業務内容に関する研修やキャリアアップに関する研修の機会を性別に関わらず均等に提供する。
生産性を重視した人事評価など公正な人事評価の手法を導入する。
昇進の必須要件として、転勤経験など、女性が満たしにくい条件があれば見直しを行う。
女性従業員自身が、将来管理職として働くイメージを持てていないことから、管理職を希望する女性がいない。
女性従業員等を対象に意識改革とキャリア形成支援を目的とした研修を行う。
女性従業員に対し、自社で活躍する女性管理職をロールモデルとして提示する。
社内の女性従業員同士や女性従業員と女性管理職が交流できる研修会や交流会を設ける。
外部研修や他社との交流会に参加させる。
経営トップ自らがリーダーシップを発揮し、女性活躍推進に取り組む方針を社内全体に明確に示すことで、会社全体の目標として共有化され、より効果的で継続的な取組になります。
女性の活躍推進に向けて解決すべき課題は、短期的に改善できるものだけでなく、長期的に取り組むべきものもあり、一部の部署だけでは困難な場合もあります。取組に応じて実施体制を工夫することで、効果的な取組につなげることができます。
※福岡県では、女性活躍推進のため無料の専門家派遣事業等を行っています。詳しくはこちらをご参照ください。

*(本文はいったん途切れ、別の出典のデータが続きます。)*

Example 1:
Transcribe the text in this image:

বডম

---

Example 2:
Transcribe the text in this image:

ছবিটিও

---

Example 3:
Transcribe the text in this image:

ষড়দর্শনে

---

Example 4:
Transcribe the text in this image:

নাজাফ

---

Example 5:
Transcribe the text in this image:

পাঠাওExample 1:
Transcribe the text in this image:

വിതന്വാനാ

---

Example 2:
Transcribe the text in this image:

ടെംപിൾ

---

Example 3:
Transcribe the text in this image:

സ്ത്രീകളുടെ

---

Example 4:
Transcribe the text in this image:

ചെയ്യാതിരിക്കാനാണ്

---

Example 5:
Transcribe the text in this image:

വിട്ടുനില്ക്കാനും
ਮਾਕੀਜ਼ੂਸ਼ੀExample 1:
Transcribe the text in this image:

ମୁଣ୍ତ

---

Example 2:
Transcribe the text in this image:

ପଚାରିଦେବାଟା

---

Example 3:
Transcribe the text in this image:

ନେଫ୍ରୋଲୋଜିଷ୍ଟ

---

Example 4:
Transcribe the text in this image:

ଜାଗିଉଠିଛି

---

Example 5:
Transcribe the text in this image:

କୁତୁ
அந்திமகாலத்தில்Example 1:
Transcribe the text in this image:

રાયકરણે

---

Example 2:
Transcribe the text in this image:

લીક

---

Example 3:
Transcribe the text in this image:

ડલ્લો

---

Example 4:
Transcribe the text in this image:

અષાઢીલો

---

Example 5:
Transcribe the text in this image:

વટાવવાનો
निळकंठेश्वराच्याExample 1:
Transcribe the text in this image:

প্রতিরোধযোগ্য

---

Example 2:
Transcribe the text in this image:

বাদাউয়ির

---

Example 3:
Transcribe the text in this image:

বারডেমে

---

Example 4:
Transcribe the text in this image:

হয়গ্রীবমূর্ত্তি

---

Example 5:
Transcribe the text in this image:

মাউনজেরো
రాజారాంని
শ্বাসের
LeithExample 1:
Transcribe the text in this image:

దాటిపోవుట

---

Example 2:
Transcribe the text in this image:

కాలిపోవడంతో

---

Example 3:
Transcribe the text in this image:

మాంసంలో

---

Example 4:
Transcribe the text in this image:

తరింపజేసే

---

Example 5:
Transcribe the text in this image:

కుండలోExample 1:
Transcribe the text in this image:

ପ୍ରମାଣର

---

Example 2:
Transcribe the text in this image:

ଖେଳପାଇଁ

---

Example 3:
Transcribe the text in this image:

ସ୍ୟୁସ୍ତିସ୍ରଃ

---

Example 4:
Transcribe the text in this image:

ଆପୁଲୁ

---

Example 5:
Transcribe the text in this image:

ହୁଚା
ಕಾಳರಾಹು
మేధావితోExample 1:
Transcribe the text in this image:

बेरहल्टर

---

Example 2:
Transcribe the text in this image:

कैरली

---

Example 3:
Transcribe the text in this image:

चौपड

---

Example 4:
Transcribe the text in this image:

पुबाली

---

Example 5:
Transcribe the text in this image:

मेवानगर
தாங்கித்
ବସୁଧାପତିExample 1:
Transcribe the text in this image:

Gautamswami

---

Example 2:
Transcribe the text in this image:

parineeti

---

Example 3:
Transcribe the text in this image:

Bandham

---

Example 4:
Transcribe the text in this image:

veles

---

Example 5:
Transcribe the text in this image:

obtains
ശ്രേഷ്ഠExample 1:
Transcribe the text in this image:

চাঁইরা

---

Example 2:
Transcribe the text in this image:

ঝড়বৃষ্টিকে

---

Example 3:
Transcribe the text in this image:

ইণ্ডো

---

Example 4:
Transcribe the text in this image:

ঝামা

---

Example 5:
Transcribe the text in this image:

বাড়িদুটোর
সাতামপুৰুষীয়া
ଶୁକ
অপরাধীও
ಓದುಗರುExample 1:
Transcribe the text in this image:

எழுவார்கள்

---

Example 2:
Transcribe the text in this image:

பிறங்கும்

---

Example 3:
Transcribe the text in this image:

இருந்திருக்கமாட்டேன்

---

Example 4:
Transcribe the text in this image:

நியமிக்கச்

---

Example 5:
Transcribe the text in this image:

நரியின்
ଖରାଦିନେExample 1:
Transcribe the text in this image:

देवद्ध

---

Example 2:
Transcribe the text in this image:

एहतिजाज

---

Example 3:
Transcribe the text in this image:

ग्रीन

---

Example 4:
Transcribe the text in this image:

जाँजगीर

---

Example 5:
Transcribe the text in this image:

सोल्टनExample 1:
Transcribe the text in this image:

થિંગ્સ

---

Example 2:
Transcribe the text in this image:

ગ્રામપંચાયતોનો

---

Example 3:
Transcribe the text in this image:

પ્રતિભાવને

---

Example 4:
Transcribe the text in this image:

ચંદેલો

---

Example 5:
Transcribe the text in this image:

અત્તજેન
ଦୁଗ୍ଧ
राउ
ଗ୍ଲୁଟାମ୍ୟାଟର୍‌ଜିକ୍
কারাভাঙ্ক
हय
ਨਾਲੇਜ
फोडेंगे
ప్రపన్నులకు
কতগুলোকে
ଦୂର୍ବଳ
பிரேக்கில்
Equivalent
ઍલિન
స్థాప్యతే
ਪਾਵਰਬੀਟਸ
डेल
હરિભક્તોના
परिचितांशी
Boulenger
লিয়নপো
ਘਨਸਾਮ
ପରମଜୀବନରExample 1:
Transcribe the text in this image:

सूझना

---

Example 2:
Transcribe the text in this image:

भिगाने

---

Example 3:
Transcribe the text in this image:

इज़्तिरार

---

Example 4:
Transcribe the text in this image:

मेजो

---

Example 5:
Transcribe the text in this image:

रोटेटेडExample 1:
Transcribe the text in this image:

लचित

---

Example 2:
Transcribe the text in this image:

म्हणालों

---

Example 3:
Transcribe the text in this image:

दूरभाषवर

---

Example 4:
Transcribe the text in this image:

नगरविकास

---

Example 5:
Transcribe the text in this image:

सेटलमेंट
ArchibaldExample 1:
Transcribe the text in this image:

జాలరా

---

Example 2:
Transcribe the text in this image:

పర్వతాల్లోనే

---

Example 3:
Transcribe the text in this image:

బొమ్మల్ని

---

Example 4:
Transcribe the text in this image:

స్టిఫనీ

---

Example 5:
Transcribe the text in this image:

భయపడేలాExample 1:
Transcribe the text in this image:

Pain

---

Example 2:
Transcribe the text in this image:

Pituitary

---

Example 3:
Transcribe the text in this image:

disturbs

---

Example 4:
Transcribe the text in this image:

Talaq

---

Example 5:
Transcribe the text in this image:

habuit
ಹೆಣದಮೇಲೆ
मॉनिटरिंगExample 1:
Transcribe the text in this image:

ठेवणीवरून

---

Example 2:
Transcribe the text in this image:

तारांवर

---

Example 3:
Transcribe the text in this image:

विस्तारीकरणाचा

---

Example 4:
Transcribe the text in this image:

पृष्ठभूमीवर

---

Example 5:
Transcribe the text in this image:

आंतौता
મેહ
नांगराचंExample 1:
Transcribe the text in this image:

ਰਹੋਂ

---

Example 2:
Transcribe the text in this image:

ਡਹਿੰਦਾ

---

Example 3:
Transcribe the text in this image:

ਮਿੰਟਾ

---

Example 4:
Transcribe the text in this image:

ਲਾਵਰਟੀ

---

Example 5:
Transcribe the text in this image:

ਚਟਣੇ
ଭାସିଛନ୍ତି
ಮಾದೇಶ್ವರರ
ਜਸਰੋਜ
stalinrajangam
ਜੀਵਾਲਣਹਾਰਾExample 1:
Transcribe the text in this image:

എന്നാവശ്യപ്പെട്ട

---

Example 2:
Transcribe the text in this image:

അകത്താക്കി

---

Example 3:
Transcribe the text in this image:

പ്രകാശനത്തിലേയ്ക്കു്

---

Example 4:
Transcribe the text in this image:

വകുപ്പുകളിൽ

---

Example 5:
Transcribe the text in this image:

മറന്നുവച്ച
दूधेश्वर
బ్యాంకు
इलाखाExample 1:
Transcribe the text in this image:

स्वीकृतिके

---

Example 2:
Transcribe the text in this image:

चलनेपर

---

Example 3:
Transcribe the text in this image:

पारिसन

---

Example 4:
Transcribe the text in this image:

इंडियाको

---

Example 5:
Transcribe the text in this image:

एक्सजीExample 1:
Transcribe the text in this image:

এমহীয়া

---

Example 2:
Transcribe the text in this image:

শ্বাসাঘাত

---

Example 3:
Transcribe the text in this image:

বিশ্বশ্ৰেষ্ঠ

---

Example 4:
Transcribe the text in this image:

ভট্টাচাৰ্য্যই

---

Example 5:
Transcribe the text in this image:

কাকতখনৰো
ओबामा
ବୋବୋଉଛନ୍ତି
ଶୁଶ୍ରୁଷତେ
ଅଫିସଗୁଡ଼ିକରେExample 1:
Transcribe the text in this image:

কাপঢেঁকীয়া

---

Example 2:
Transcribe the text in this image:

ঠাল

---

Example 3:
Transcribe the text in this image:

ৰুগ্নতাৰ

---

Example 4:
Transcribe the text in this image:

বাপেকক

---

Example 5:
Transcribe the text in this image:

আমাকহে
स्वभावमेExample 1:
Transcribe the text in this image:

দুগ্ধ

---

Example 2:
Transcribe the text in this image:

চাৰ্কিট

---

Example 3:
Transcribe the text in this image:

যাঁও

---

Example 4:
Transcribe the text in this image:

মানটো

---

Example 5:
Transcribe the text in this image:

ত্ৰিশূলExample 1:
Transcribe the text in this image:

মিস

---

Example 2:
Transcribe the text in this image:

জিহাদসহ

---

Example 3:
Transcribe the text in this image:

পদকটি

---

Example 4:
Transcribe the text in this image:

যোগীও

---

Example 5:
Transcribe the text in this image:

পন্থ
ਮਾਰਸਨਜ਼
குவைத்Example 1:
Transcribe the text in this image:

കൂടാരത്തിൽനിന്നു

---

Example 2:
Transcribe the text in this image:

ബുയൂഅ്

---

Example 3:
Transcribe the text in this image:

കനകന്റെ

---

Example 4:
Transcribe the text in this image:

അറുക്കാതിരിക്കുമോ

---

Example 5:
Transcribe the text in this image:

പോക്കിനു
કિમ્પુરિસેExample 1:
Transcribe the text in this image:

会社の現状を把握し、取り組むべき課題が複数見つかった場合は、課題に優先順位をつけましょう。各課題は、独立したものではなく、お互いに関連のあるものも多いため、ある課題解決の取組が他の課題に好影響をもたらすこともあります。
課題1:就業継続が課題
取組:仕事と子育ての両立支援制度を拡充
効果:子育てを理由とする離職減
課題2:新たに採用ができず、人材不足に悩んでいる。